*TRY IT:* Show each line of the listing below that contains the string "trpaslíka", copied in full. Matching is case-sensitive.
———
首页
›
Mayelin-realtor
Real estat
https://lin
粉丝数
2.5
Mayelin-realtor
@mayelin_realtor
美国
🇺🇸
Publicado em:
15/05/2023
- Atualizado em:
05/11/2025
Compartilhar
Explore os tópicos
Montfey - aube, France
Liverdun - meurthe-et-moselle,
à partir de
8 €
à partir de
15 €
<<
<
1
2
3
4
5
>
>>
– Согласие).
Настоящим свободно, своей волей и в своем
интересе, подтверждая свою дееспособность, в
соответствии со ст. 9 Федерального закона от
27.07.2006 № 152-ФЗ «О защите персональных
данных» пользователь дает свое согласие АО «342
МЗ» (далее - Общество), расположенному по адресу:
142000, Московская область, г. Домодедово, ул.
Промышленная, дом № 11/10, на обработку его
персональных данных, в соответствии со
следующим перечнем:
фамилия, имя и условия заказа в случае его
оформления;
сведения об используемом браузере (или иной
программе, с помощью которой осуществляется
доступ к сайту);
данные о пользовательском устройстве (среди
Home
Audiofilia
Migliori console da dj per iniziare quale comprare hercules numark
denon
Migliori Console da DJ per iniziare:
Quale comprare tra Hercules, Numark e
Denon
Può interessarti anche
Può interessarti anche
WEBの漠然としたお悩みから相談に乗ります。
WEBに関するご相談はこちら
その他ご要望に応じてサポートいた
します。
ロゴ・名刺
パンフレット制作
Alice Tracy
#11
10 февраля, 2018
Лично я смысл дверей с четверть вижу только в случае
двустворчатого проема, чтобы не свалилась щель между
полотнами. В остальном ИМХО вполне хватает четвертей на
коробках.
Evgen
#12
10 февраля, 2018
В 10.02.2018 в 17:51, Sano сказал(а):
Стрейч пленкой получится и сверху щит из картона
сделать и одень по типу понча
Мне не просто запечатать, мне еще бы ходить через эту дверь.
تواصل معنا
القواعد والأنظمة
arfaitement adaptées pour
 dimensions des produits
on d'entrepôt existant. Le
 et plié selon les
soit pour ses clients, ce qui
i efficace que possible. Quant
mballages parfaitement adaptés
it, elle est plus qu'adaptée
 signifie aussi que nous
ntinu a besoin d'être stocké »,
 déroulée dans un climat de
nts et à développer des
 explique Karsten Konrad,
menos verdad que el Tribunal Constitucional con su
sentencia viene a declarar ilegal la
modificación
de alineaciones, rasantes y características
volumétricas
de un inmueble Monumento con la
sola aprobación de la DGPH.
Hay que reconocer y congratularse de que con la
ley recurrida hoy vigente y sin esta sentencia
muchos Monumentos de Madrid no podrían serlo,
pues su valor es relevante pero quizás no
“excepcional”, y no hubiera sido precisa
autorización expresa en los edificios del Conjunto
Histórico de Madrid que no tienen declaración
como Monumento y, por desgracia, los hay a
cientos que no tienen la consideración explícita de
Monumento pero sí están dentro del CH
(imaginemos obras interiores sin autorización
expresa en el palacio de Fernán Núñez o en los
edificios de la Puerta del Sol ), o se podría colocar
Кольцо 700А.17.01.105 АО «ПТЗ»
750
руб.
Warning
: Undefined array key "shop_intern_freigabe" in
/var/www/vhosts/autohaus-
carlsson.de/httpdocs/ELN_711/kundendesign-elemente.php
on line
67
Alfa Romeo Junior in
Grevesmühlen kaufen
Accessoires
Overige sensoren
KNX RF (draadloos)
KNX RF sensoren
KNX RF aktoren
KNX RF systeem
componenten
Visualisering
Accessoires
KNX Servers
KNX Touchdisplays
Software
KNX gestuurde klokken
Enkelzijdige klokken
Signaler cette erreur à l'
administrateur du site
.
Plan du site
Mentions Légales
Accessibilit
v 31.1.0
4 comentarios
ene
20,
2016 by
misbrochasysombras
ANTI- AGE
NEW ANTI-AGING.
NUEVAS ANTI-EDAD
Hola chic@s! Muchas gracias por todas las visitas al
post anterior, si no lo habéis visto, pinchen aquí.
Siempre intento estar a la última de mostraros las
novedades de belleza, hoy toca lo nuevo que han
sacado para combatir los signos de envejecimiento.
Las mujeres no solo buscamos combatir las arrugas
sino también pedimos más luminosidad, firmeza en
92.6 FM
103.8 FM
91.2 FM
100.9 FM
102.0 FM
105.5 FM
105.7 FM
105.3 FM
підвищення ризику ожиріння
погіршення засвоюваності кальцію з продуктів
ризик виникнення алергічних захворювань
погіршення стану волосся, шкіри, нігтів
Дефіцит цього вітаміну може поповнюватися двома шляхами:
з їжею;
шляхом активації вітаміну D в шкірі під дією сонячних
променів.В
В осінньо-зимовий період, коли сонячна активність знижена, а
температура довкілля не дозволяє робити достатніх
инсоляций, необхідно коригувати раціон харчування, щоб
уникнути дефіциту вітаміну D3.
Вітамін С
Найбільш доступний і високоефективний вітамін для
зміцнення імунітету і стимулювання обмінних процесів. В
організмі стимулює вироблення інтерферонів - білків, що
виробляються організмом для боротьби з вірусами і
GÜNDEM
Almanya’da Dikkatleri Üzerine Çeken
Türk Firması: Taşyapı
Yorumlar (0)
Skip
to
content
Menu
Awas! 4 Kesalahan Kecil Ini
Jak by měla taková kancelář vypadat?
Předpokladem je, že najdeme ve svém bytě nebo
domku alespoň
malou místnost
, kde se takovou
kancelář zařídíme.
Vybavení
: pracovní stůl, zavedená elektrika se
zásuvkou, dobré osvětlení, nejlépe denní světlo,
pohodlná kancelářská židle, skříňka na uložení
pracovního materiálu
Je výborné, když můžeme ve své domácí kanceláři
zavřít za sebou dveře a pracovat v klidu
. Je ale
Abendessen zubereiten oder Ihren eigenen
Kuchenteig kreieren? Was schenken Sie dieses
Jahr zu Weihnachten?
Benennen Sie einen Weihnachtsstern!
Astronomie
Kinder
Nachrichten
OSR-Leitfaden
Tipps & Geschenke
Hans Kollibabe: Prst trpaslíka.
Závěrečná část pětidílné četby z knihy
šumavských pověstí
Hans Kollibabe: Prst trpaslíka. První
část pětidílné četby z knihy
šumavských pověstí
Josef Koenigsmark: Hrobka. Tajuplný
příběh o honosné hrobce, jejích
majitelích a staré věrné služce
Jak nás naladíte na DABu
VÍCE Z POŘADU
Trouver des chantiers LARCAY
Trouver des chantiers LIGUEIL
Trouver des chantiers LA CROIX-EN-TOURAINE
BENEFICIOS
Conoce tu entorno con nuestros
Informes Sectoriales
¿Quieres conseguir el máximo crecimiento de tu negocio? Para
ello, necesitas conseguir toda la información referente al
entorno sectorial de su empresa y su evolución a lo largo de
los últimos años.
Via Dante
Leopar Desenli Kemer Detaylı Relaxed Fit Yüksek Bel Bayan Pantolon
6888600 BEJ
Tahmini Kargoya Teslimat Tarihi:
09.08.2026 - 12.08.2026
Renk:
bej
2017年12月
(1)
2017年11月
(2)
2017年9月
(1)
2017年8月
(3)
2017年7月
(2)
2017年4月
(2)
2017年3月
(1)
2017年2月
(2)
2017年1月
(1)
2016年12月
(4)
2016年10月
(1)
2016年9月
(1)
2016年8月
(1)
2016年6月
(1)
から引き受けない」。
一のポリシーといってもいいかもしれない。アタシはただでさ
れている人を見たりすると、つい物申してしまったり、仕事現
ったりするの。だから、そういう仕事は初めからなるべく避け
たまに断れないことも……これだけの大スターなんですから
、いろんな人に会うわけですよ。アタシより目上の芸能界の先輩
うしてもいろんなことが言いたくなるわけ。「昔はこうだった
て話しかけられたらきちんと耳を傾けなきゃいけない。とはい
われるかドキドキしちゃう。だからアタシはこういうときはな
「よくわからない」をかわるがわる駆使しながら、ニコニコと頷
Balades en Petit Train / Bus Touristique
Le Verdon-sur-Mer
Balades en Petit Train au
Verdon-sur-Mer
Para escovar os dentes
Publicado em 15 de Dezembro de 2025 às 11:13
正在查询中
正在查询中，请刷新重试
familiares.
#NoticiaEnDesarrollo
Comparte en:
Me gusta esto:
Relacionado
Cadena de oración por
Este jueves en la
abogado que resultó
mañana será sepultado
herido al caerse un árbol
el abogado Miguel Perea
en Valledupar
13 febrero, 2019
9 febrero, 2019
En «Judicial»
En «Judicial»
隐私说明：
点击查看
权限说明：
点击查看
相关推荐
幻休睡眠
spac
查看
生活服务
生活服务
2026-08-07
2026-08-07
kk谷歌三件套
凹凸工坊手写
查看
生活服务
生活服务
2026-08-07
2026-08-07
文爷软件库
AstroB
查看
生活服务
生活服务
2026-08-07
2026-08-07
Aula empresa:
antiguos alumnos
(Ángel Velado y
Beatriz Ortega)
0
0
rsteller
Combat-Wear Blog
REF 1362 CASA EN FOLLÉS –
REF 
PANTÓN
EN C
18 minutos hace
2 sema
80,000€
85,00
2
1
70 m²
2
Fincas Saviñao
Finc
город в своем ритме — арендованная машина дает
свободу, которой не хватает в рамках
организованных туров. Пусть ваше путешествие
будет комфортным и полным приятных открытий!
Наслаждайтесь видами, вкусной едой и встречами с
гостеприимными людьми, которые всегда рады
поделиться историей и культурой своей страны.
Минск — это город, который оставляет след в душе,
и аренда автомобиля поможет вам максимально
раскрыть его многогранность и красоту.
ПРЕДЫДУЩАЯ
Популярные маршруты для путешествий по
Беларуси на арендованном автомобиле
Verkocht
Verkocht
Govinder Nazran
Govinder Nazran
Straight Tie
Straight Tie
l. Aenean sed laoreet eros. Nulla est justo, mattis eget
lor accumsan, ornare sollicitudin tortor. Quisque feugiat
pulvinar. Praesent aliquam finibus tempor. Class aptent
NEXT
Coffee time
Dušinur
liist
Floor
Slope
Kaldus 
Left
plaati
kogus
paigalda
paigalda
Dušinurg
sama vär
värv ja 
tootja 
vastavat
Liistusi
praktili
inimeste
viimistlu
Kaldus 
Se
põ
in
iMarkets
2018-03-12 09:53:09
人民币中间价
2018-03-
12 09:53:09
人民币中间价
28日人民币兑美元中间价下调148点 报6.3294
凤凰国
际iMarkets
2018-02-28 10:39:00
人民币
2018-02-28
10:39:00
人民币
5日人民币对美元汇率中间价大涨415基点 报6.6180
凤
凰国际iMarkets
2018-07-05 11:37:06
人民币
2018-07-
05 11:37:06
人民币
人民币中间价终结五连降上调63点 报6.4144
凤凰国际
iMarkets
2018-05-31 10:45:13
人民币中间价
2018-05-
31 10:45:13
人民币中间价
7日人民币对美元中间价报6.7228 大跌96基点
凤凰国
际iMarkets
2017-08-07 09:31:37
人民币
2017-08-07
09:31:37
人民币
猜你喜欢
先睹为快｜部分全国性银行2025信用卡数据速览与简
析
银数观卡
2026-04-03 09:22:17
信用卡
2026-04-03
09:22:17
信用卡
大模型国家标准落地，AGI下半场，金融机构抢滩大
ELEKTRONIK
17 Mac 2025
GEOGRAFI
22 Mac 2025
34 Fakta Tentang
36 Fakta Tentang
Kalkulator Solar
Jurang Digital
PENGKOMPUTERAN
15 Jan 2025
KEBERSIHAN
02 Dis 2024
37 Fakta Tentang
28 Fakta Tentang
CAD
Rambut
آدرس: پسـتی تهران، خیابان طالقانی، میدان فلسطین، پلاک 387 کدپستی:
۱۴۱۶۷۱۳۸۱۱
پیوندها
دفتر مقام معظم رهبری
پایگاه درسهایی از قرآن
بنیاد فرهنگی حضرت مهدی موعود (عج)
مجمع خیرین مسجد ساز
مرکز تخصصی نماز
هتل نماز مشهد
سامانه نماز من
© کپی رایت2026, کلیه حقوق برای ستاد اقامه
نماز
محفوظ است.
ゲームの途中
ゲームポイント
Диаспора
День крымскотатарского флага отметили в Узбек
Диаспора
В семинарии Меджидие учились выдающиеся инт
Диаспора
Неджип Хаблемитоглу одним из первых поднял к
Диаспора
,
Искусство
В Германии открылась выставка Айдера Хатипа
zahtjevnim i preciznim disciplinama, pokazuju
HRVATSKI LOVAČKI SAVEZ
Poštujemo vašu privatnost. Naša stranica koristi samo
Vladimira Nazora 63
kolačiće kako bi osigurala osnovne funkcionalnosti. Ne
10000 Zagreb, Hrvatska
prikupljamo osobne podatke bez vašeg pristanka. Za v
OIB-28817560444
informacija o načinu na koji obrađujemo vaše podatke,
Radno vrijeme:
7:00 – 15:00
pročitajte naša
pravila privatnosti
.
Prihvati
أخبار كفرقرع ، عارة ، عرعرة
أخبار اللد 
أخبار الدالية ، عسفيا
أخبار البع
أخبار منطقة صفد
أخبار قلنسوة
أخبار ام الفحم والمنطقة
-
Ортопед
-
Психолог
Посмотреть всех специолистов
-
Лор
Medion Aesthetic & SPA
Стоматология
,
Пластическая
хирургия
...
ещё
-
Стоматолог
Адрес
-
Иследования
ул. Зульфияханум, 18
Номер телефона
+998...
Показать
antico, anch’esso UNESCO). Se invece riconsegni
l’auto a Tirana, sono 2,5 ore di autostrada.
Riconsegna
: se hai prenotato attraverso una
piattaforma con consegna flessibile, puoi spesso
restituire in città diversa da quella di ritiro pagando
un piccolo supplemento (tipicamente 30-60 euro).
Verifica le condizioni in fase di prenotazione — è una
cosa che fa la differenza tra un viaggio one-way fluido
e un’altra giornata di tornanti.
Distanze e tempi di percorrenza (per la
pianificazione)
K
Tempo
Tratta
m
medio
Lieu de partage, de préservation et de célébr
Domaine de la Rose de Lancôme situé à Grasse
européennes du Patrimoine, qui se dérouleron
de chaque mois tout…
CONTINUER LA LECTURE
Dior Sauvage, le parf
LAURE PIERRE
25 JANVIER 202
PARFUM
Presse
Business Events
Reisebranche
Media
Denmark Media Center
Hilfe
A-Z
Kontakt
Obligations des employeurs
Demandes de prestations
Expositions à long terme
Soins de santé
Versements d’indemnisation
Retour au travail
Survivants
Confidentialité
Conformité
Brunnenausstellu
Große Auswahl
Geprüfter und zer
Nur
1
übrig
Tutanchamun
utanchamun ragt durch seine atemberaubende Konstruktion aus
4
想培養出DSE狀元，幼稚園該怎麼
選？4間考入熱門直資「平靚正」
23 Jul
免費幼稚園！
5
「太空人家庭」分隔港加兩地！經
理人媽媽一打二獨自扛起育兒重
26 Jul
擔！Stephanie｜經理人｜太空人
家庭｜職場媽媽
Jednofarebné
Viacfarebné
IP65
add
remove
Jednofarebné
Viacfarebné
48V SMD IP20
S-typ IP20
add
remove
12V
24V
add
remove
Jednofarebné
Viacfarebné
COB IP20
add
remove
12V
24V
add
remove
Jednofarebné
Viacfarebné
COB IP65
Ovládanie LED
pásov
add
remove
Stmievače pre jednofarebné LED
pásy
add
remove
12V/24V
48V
———
*ANSWER BOX:*
Hans Kollibabe: Prst trpaslíka.
Hans Kollibabe: Prst trpaslíka. První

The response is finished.